A classification of $G_{\delta\sigma}$ zero-dimensional spaces? Among separable metrizable spaces:
Cantor set is the unique compact zero-dimensional space without isolated points.
$\mathbb Q$ is the unique countable space without isolated points 
$\mathbb R \setminus \mathbb Q$ is the unique zero-dimensional, $G_\delta$-space with no compact neighborhood.
$\mathbb Q ^\omega$ is the unique zero- dimensional, first category $F_{\sigma\delta}$-space with the property that no nonempty clopen subset is a $G_{\delta\sigma}$-space.

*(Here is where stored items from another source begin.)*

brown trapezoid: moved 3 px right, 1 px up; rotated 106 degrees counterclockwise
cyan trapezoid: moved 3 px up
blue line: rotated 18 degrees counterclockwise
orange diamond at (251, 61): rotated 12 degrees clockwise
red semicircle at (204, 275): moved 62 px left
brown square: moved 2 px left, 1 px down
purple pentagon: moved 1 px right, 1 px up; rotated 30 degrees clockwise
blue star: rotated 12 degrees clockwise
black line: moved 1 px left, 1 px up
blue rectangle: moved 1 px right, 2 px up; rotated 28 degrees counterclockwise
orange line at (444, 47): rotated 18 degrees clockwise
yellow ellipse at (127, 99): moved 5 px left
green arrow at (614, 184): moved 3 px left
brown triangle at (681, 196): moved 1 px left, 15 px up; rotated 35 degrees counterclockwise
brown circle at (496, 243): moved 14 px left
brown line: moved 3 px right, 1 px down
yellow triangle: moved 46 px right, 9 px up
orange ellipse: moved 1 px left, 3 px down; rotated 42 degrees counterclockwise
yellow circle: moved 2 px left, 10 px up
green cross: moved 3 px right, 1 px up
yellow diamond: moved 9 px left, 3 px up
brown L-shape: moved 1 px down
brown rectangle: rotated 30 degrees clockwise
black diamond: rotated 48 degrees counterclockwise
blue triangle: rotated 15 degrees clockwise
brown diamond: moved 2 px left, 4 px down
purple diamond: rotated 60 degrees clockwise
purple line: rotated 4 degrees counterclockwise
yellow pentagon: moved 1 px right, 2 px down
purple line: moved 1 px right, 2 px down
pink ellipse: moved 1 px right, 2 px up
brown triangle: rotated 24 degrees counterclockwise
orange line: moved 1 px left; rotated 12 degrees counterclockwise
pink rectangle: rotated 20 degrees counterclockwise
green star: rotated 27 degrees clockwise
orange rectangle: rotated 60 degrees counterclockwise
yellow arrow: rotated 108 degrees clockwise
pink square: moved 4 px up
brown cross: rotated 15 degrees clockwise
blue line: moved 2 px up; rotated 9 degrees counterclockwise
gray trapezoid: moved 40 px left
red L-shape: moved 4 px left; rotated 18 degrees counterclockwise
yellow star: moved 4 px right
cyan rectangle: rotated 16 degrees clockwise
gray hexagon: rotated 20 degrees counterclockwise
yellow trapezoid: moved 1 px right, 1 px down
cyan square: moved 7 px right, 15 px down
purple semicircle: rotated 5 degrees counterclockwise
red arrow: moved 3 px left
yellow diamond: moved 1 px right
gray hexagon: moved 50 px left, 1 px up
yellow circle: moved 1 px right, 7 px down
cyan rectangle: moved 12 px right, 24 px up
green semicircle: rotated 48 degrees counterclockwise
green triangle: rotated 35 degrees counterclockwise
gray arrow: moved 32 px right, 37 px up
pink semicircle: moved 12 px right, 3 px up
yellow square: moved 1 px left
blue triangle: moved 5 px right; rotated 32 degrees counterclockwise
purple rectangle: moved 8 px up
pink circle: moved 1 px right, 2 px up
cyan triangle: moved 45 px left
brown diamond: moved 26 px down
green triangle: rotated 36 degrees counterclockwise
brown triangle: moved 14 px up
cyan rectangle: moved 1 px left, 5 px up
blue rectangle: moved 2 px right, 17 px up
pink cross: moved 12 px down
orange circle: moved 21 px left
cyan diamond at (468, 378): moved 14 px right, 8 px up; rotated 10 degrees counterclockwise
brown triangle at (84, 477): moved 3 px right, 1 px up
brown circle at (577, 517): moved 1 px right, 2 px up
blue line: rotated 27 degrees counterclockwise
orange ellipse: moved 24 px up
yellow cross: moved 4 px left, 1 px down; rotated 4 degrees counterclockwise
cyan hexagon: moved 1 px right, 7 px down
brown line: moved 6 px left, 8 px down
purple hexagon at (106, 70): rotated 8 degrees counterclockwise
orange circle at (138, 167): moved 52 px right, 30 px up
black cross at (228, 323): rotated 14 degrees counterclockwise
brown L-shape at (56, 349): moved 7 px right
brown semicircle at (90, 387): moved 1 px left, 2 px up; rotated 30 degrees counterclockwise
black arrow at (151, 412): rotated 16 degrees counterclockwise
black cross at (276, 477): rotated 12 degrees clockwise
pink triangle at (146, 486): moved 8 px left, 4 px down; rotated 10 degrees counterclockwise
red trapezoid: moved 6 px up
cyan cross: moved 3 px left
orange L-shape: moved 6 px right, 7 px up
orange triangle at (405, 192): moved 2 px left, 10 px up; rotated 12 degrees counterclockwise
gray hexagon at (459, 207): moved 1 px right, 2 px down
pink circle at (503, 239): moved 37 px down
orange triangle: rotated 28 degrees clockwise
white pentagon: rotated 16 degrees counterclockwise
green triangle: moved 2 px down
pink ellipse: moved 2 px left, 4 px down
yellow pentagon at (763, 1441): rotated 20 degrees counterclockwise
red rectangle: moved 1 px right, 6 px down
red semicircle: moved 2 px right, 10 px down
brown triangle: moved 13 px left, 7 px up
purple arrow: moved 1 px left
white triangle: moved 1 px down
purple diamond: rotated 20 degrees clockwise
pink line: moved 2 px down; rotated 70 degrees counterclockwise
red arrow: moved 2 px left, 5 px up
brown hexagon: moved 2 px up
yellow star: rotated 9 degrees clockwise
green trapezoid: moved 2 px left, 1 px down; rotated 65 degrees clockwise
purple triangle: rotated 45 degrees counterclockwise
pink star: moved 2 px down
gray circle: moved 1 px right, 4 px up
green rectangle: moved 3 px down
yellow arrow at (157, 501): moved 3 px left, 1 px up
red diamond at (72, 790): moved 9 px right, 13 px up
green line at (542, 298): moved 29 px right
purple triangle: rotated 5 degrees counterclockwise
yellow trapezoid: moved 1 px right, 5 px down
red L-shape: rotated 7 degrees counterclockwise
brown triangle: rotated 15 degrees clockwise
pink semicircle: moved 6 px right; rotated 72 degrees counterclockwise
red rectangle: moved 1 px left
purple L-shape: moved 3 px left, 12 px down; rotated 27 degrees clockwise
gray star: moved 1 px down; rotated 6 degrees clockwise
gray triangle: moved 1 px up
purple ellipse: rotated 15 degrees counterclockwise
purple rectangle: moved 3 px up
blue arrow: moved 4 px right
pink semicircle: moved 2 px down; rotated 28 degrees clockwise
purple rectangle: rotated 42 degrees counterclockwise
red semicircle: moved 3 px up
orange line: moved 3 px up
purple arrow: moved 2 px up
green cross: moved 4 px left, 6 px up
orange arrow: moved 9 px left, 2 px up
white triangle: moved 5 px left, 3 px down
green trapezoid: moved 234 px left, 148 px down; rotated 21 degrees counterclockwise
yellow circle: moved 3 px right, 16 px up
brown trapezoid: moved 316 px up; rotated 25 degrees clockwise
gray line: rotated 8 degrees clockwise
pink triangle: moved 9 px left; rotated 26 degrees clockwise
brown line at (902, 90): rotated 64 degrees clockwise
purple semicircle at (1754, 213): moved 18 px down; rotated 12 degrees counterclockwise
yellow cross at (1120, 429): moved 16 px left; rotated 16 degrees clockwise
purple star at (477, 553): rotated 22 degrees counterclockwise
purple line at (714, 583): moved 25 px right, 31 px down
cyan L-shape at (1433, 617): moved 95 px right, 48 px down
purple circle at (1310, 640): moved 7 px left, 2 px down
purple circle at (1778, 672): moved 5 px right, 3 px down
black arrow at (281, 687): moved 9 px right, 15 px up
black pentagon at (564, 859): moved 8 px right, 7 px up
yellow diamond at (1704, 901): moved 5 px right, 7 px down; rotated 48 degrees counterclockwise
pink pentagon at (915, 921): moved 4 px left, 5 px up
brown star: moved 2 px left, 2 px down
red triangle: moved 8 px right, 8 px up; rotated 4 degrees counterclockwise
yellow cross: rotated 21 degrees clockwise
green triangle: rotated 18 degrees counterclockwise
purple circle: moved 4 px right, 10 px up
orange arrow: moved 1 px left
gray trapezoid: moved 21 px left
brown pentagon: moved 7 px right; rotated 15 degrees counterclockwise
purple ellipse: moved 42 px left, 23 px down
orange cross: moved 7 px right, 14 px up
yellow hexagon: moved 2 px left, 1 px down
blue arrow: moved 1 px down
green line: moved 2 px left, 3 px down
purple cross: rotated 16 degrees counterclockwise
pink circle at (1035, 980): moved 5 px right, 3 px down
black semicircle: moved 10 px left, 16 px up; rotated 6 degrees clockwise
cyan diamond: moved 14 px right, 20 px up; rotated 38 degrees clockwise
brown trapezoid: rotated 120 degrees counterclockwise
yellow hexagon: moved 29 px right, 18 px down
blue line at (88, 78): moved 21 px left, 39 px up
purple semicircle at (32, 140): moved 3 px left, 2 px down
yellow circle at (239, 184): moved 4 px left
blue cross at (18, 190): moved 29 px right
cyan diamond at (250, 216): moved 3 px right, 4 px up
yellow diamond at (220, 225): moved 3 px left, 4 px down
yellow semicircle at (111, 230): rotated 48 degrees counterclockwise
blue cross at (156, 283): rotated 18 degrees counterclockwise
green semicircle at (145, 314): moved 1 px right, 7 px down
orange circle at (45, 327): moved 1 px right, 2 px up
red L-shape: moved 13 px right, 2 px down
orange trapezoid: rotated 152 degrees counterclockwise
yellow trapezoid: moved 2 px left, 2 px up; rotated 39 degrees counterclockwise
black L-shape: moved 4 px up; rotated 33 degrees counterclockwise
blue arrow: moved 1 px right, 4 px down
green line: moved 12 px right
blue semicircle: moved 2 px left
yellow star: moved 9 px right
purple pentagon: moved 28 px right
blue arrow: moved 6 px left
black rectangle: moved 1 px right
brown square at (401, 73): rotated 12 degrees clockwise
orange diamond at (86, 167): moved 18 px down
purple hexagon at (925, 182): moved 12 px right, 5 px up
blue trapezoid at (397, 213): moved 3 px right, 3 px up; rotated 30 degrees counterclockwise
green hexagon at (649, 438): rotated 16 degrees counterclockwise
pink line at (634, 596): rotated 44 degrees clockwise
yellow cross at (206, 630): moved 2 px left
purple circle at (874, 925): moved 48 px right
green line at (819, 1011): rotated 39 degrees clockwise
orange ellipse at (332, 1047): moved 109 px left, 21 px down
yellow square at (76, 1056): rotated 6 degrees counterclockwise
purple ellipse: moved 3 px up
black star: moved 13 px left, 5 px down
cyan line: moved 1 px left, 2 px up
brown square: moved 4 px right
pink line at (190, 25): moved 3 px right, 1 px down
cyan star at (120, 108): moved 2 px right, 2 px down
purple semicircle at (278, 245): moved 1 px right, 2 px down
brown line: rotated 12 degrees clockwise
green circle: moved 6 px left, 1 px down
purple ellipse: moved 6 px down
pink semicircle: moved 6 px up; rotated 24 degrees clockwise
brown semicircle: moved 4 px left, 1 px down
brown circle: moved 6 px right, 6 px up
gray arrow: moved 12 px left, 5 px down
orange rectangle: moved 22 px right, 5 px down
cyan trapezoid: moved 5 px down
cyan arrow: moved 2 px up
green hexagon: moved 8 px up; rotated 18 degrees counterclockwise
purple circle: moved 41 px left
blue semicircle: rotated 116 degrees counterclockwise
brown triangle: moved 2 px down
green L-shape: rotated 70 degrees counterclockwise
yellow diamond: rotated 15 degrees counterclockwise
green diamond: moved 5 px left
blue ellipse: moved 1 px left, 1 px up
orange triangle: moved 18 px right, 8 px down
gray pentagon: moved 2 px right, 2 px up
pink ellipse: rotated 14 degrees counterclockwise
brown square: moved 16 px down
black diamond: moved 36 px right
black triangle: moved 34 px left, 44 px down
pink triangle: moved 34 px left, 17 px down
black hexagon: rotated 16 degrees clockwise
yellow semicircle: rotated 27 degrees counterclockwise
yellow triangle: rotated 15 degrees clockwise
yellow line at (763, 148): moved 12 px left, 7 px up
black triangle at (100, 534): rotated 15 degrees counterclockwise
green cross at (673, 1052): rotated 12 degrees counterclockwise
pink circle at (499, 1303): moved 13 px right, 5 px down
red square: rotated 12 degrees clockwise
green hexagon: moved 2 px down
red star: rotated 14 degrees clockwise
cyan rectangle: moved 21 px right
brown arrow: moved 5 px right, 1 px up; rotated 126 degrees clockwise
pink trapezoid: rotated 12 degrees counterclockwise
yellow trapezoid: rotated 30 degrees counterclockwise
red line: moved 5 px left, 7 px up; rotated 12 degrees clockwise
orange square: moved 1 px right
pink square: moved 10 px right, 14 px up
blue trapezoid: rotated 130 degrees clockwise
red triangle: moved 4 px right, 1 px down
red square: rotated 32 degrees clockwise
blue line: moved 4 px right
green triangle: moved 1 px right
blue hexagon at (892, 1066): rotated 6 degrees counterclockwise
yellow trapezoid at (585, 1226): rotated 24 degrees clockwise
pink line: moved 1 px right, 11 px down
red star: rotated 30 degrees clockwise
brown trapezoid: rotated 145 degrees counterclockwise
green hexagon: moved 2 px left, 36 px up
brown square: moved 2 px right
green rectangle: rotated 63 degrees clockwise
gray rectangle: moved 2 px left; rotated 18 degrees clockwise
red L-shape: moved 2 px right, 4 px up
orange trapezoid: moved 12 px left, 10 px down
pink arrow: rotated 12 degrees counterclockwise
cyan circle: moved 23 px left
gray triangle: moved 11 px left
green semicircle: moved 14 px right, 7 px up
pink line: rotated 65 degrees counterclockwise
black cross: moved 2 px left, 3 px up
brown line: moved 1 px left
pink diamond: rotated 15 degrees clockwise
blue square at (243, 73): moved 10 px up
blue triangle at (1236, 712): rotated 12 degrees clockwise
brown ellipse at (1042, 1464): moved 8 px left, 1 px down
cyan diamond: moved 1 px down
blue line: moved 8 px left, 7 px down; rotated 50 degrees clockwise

Question. Is there a simple classification of zero-dimensional $G_{\delta\sigma}$-spaces which have no compact neighborhoods? 
The simplest examples would be $\mathbb Q$, $\mathbb R\setminus \mathbb Q$,  and $\mathbb Q\times (\mathbb R\setminus \mathbb Q)$. Are there many others?
Is there a nice characterization of $\mathbb Q\times (\mathbb R\setminus \mathbb Q)$?
 A: This paper by Van Mill from 1981 gives a characterisation of $\Bbb Q \times \Bbb P$ (where $\Bbb P$ is a common notation for the irrationals) in Thm 5.3:

If $X$ is separable metrisable and zero-dimensional, $\sigma$-complete and nowhere complete and nowhere $\sigma$-compact then $X \simeq \Bbb Q \times \Bbb P$.

Where by complete I mean topologically complete (i.e. in this context: completely metrisable) and a nowhere-$P$ space is one where no non-empty open subset has property $P$, so $\Bbb P$ and $\Bbb Q$ are nowhere locally compact, e.g.) 
I think $\Bbb Q \times C$ (with $C$ the Cantor set) is another example for your list.
A lot of information can be found in van Engelen's PhD-thesis from 1985: homogeneous zero-dimensional absolute Borel sets, where he shows there are are $\omega_1$ many homeomorphism types of subsets of $C$ that are both $F_{\sigma \delta}$ and $G_{\delta\sigma}$, also separately written up here. In his thesis he also gave the first characterisation of $\Bbb Q^\omega$ (now relegated to the appendix of it). Look up Van Engelen's work from around that time for related results.